Whatever your reasons for getting healthy, breaking them down into manageable steps can lead to success.
Published March 9, 2016

Once upon a time, there was a crow perishing with thirst. This crow miraculously found a pitcher with water in it. But the water level was too low for the crow to reach. Desperate, the crow came up with a plan. It collected as many stones as it could carry, and dropped them one by one into the pitcher, until the water level was high enough to drink from it. There are many lessons that can be taken from this famous fable, but the main moral is this: Little by little does the trick.

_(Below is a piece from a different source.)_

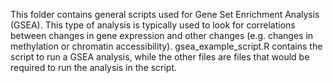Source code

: This folder contains general scripts used for Gene Set Enrichment Analysis (GSEA).
This type of analysis is typically used to look for correlations between changes in gene expression and other changes (e.g. changes in methylation or chromatin accessibility).
gsea_example_script.R contains the script to run a GSEA analysis, while the other files are files that would be required to run the analysis in the script.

It’s the same with any goal you’re working toward, whether it’s losing weight or training to run a 5K or even planning a family reunion. You may feel super­charged, but to make it to goal, you need to turn that motivation into action. Like the crow, you get there “stone by stone.” 

Create a behaviour chain
Looking down the road toward your ultimate weight­loss goal, or any big goal, can be a daunting vista. So take it in small steps that lead to where you want to be. Say, that as part of your weight­-loss efforts, you’d like to break out of your nightly ice cream habit that costs you an extra 8 SmartPointsTM values a day. To make this action stick, you can come up with a linked series of smaller actions. Your first one might be to substitute a piece of fruit as your 9 p.m. snack. You might follow that with an activity that takes you away from the kitchen and the siren song of that frozen treat: folding laundry, emailing a friend you owe a letter to, playing a game with your kids. Finally, use your My Day tracker or app to input your daily meals and snacks. Seeing where you’re at in your daily budget — without that ice cream hit — might be the final step you need to seal the deal on saying so long. If not, check out the Connect section of the mobile app for real life encouragement; or use our 24/7 chat to talk to one of our experts about overcoming your craving.

Consider the Ws
A good way to set up a strong behaviour chain is to include steps that cover as many as possible of these four Ws: what, where, when, and who. In the example above, the “what” is having fruit instead of ice cream, the “when” is 9 p.m., the “where” is not the kitchen, and the “who” is the Connect community.

Mind over matter
Getting to where you want to be, whether it’s weight loss or other goals, involves your mental muscle as much as anything: Hone your problem-solving skills and minimize negative thinking, and you’re more likely to stay motivated and succeed.